You have the legal right to a no-fault divorce if you and your spouse are amicable and you both agree that it is time for the marriage to end. In a no-fault divorce, neither spouse has to prove guilt in order to dissolve the marriage. Actually, in a no-fault divorce, neither party needs the other’s consent to dissolve the marriage.

How does a no-fault divorce work?

If one partner wants to get a divorce, they don’t have to blame or prove fault against the other. Each state’s no-fault divorce laws are slightly different in wording, but in general, one of the spouses filing for the divorce must prove that the marriage has irretrievably broken down due to incompatibility, irreconcilable differences, or irreparable breakdown. To qualify for a no-fault divorce in certain states, you need to have lived apart for a certain amount of time, also known as a legal separation.

The original divorce laws required spouses to prove a “acceptable” cause for the dissolution of their marriage, such as infidelity or domestic violence. Legal developments in family court and divorce reform have made unilateral no-fault divorce available in all 50 states and the District of Columbia. The first state to pass such a law was California in 1970, and the reason for the divorce is known as the “grounds” for divorce.

A look at how no-fault divorce has developed

In 1757, Prussian King Frederick II issued an edict allowing spouses to dissolve their marriage without placing blame on one party. Russia was the first country to pass modern no-fault divorce laws in 1917, just after the Bolshevik revolution. This was the beginning of faultless divorce laws worldwide.

Up until the late 20th century, the only way to legally end a marriage in the US was through an at-fault divorce. This meant that couples wanting a divorce had to prove, either directly or through extensive efforts to invent or fabricate evidence, that one spouse was at fault.

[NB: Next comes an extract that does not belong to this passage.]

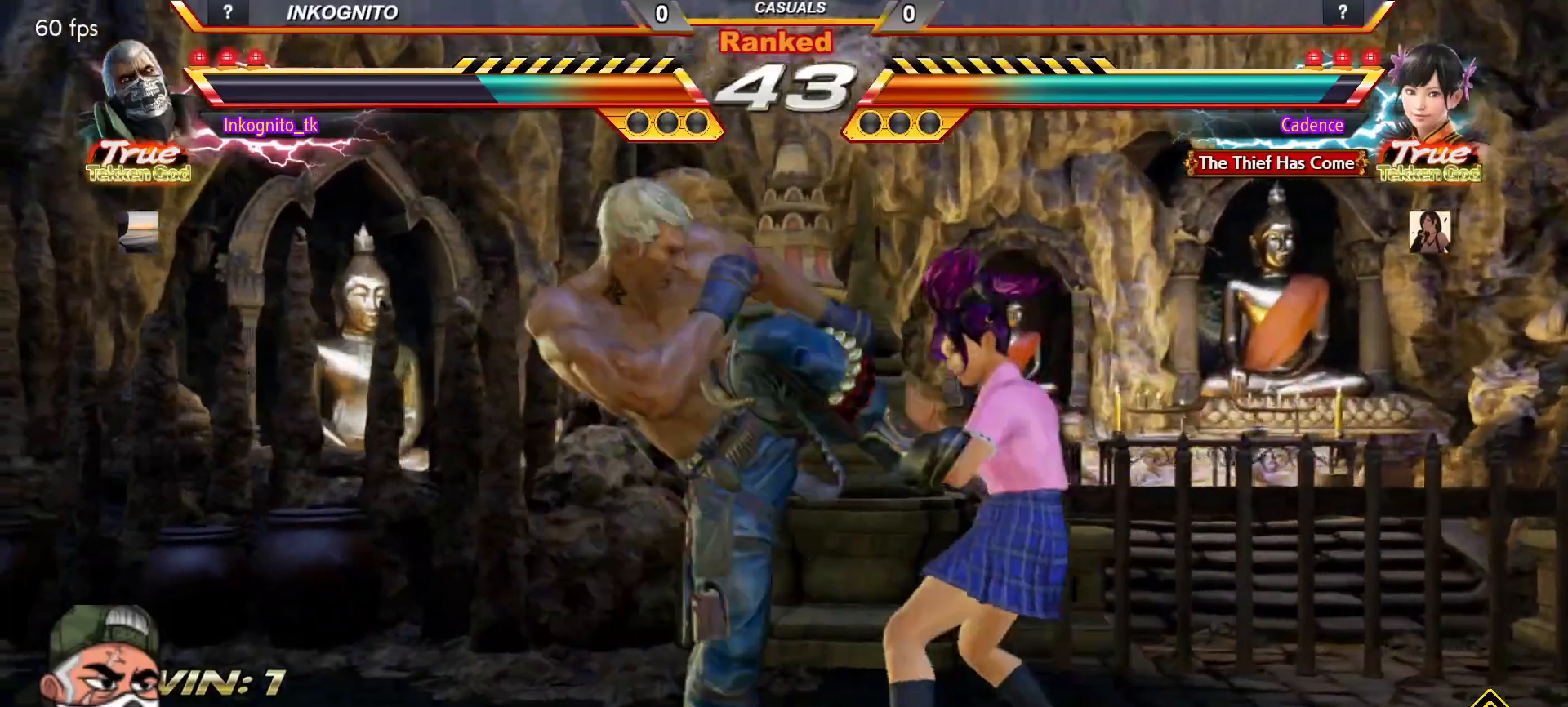
{"buttons": ["CROSS", "CIRCLE"], "left_stick": "center", "events": [[383, "CROSS", "down"]]}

In the early 20th century, the National Association of Women Lawyers (NAWL) was a leading voice in the movement for no-fault divorce. The first U.S. state to pass a no-fault divorce law was California, which became fully effective in 1970 after Governor Ronald Reagan signed the Family Law Act of 1969. The most recent state to pass a no-fault divorce law was New York in 2010.

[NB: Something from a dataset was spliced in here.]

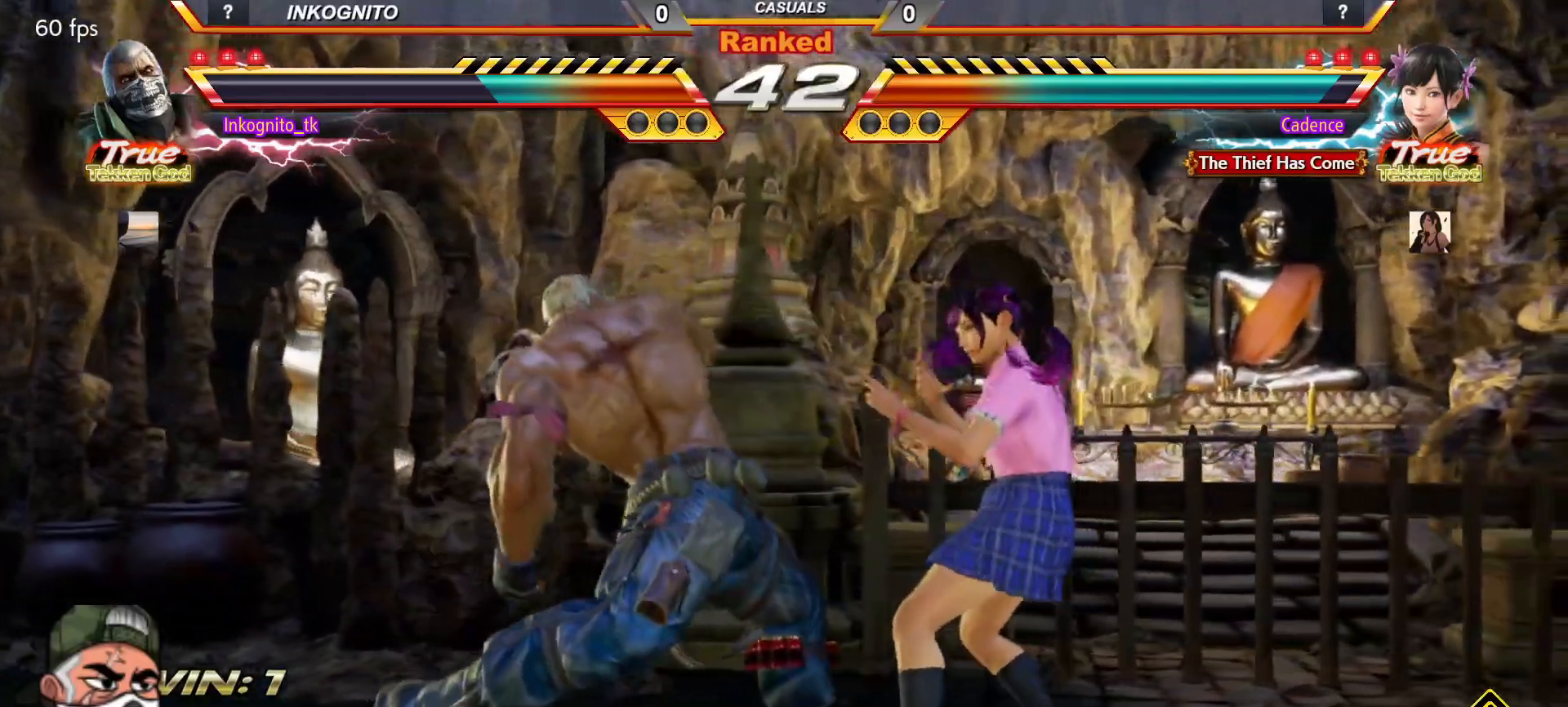
{"buttons": ["CROSS", "CIRCLE"], "left_stick": "center", "events": []}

A Guide to Obtaining a No-Fault Divorce

In many cases, a no-fault divorce can be easier, less expensive, quicker, and more private. To get a no-fault divorce, you just choose the no-fault option as the reason for divorce when you file at your local court or on their website. Your spouse cannot challenge no-fault grounds for divorce, and you don’t have to prove why you want the marriage to end.

For the most part, this option allows you to get a divorce even if your spouse isn’t on board with the idea. If you file and your spouse doesn’t answer, the court can grant a default judgment of divorce. On the other hand, if your spouse can show that your case hasn’t fulfilled state requirements for a divorce, like a waiting period, you might have to delay your divorce until you do.

The manner in which assets, alimony, and child custody are divided following a divorce can vary from one state to the next depending on the divorce filing preference.

Divorce settlement agreements, like property division agreements, are commonly used in no-fault divorces to establish how assets will be divided. With the assistance of a skilled divorce attorney, couples can prepare these agreements outside of court.

The length of a marriage, the incomes of the spouses, the number of children to be shared between them, and in some states, even adultery can be considered by the court when deciding how much alimony to award.

When there is no fault divorce, the child’s best interests are the most important thing to think about when deciding who gets custody. You can have shared custody, joint custody, or sole custody with visitation rights.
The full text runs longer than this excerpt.